また2019年に新設された権利「配偶者居住権」は、万が一相続ができなかったとしても、住み慣れた我が家に、一定期間あるいは一生住み続けることができる権利があります。特に高齢の奥さまが自分の家に住み続けることができることは、これからの生活において大きな助けになるでしょう。
そこでこの記事では、配偶者が我が家に住み続ける権利である「配偶者居住権」について、ご紹介していきたいと思います。

【新設された配偶者居住権の背景について】

民法の配偶者居住権が見直される以前は、遺産分割により長年住んでいた家を売却した結果、これからの生活拠点の家がなくなってしまったり、家は相続財産として受け取れたとしても、生活資金がもらえなくなってしまうなど、さまざまな問題点がありました。

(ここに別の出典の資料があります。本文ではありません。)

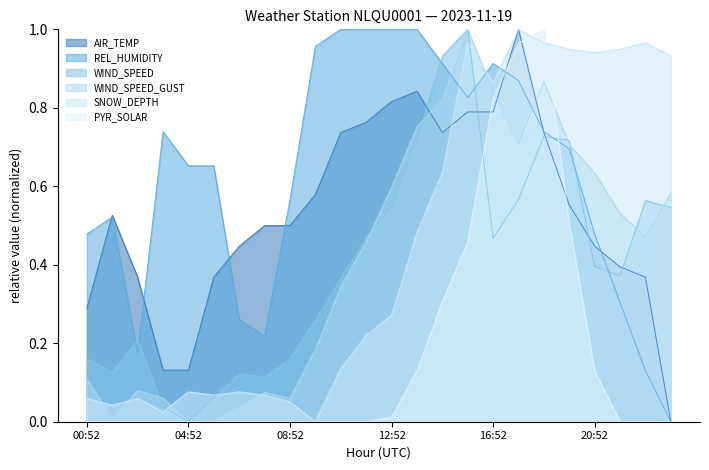

What is the label of the 19th point from the right?

05:52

これらの問題の背景には「居住権」「所有権」を別にしてとらえていたことがあります。
配偶者居住権は、配偶者の抱える相続後の生活の問題に対して「配偶者が住み慣れた家に住み続けることができる権利」を問題点の見直しとして掲げています。

【施行された配偶者居住】

改正された民法によって、配偶者の方は、被相続人所有の財産である不動産に居住できる権利を獲得することができました。
この権利を獲得したことで、配偶者の方が相続税を心配することなく、生活の保障が得られたことは、これからの生活の上で、大きな安心感を得られたのではないかと思います。

【2種類の配偶者居住権】

「配偶者居住権」には、短期と長期の2種類があります。

・短期居住権
この方策は、短期的に配偶者の居住権が保護されるものです。
配偶者は、遺産分割協議が始まるまでのおよそ6か月間、無償でこれまでの家に住むことができます。
・長期居住権
長期で配偶者が居住できる配偶者居住権は、もっとも手厚い権利です。
配偶者は遺産分割協議や贈与にて居住権を得た場合、一生住み慣れた我が家に住むことができる権利です。

【まとめ】

2019年に民法が改正され、特に配偶者の方の高齢化に伴う居住を保護するために設けられた「配偶者居住権」。
この制度は、婚姻期間が20年以上の方が適用されることとなります。つまり内縁関係などの場合は、残念ながら適用されません。
現代の夫婦のあり方や生活スタイルも変化してきていますので、今後もより良い方向に見直されていくことを期待します。